Sunday 11 March 2018

Differentiated thyroid cancer in children: Pediatrics Meet 2018

Differentiated thyroid cancer (DTC) includes papillary thyroid cancer and follicular thyroid cancer. Papillary thyroid cancer is the most common form of thyroid cancer in both children and adults and represents about 85 to 90 percent of all DTC diagnoses. Follicular thyroid cancer accounts for only 5 to 10 percent of pediatric patients with differentiated thyroid cancer.
Papillary thyroid cancer (PTC) in children and adolescents does not behave the same as it does in adult patients. Even when PTC has spread to the lymph nodes or lungs, pediatric patients with the disorder have much better outcomes compared to adults. About 40 to 60 percent of children diagnosed with differentiated thyroid cancer will have papillary thyroid cancer that has spread to the lymph nodes; for about 15 percent, the PTC has spread to their lungs.
Unlike papillary thyroid cancer, follicular thyroid cancer (FTC) is usually found as a solitary thyroid nodule. While follicular thyroid cancer has less chance of spreading to the lymph nodes in the neck, there is a higher chance of cancer spreading to distant sites in the body, such as the bones, because FTC can invade blood vessels.
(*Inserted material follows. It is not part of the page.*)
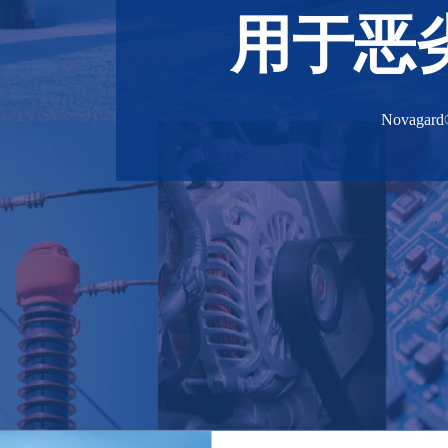
用于恶
Novagard®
No matter how much cancer has spread, pediatric patients with differentiated thyroid cancer have more than a 95 percent survival rate 20 to 30 year after treatment. When properly evaluated and treated, many pediatric patients with differentiated thyroid cancer will go on to lead productive and rewarding lives.
Clinical experts may use a variety of diagnostic tests including:
Ø  Blood test to measure the thyroid-stimulating hormone (TSH) level to determine how well your child’s thyroid is working.
Ø  Thyroid ultrasound (or thyroid scan) to learn about the size, number, appearance and location of any thyroid nodules and abnormal lymph nodes.
Ø  Fine-needle aspiration (FNA) to collect cells from the thyroid, and possibly lymph nodes, to be examined under a microscope.

A nuclear medicine uptake and the scan will be ordered if your child’s TSH level is low or suppressed. This test determines how well the thyroid tissues are absorbing iodine.